Милочкин сосед по парте тихо проговорил: «Муклер Шмилочка».
– А ты, Шмуклер, к тому же и упрямая!
И Милочка, все еще отбивавшаяся, все еще пытавшаяся объяснить свою невзгоду тем, что она толстая, или тем, что она училась экстерном, или даже тем, что ее белый нейлоновый фартук, сшитый мамой, отличался от магазинных фартуков других девочек, вдруг отчетливо поняла, что они имели в виду именно это, добивались от нее признания именно в этом. А ведь признаться можно только в дурном, и – да, она хотела, хотела это скрыть, но теперь нельзя было ни скрыть, ни сказать.
Милочка села на скамью и закрыла лицо руками.
Класс разочарованно зашелестел.
Учительница вздохнула и сказала:
– Шмуклер не только врунишка, но и трусиха. Боится признать свою ошибку. Ну ничего. Она научится.
Милочка научилась с одного урока и ошибку свою никогда больше не повторяла, хотя в чем она заключается, так, в сущности, и не поняла. И относиться к самой себе и к жизни она начала несколько иначе, без прежней безусловной доверчивости. С началом школы жизнь ее перестала быть тем теплым, интересным и дружелюбным местом, в котором ей повезло родиться и пробыть целых двенадцать лет, где ее любили, хвалили и баловали. И сама она теперь казалась себе не тем, чем казалась раньше.

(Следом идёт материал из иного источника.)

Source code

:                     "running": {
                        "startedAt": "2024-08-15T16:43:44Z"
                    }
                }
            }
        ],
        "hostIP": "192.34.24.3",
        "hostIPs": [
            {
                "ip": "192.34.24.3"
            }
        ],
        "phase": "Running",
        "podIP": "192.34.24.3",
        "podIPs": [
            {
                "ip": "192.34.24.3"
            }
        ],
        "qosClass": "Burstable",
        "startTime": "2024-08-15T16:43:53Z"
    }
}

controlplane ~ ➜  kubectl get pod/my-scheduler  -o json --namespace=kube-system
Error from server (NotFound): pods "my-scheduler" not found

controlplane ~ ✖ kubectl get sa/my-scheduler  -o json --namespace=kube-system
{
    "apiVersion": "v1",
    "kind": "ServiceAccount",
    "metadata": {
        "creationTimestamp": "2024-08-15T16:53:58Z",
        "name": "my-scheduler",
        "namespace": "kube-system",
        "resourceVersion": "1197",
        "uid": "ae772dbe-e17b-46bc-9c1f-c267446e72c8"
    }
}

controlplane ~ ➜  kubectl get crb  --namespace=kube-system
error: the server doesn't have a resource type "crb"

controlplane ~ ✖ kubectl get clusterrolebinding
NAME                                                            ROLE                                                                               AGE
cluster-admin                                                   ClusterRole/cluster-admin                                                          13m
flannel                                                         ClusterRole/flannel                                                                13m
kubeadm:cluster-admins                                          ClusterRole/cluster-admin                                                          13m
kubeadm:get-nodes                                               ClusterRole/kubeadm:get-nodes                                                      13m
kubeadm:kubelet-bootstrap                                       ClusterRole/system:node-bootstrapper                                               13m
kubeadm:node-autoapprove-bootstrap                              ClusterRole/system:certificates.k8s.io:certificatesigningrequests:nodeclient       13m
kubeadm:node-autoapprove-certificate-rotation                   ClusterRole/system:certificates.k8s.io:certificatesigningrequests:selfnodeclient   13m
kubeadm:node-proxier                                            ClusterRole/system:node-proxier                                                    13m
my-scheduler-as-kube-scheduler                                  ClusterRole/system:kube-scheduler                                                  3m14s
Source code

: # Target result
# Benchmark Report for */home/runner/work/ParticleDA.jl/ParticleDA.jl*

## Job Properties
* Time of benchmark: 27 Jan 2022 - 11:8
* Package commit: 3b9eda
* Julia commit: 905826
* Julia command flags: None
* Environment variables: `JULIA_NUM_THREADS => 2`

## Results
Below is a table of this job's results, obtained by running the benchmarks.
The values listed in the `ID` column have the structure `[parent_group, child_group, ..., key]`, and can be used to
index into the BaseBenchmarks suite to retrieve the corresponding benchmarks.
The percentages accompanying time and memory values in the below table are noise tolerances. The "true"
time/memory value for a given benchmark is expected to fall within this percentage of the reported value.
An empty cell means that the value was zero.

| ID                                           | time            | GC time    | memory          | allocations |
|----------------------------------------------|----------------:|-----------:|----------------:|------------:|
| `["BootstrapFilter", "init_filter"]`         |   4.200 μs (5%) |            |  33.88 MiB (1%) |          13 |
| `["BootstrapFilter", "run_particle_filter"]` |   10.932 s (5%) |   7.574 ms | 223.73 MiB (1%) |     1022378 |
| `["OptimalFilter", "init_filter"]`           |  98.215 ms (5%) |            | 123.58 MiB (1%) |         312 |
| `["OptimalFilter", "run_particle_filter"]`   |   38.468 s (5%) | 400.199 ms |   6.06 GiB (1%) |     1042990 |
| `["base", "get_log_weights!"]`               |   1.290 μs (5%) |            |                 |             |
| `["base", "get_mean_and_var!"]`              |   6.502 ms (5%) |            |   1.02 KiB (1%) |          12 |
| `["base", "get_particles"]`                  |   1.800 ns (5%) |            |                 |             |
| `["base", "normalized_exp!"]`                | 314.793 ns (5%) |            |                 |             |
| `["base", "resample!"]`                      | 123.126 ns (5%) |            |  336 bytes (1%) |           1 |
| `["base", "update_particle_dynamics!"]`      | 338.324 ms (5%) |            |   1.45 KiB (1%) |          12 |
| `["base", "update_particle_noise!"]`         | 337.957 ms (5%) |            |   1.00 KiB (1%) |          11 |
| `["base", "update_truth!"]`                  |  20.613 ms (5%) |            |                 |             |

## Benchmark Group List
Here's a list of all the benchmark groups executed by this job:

Раньше она привыкла думать о себе с безусловной симпатией, наверняка не хуже других, а кое в чем, может, и лучше. Теперь же все в ней самой было ей противно, все не так, как у других. Противное имя: Клаву Чучину звали Чучка, Колю Волкова звали Серый, Марину Офицерову звали Генеральша – а ее звали Шмилочка, Шмилочка Муклер. Противное жирное тело, раскормленное мамой. Милочка знала теперь, что только еврейские мамы так раскармливают своих детей. Случайно Милочка услышала, как одна учительница сказала про нее другой: «Типичная еврейская красота» – и потом долго и недоуменно рассматривала в зеркале свои слишком черные и слишком блестящие глаза, свой тонкий, высокий, слишком четко очерченный нос, свой слишком пухлый и слишком красный рот с легкой тенью над верхней губой.
Противны ей были и собственные мозги, которые, против Милочкиной воли, схватывали слишком быстро и слишком много и потом тупо скучали, пока нормальные ученики доходили до всего нормальным путем, с повторениями, объяснениями и задержками. Несмотря на все усилия, Милочка долго не могла заставить свою голову работать так, как у всех: в любом предмете она неизменно видела не то, что видели другие, замечала нелепости, несоответствия и смешные или, наоборот, трогательные и волнующие стороны там, где другие ничего такого не замечали.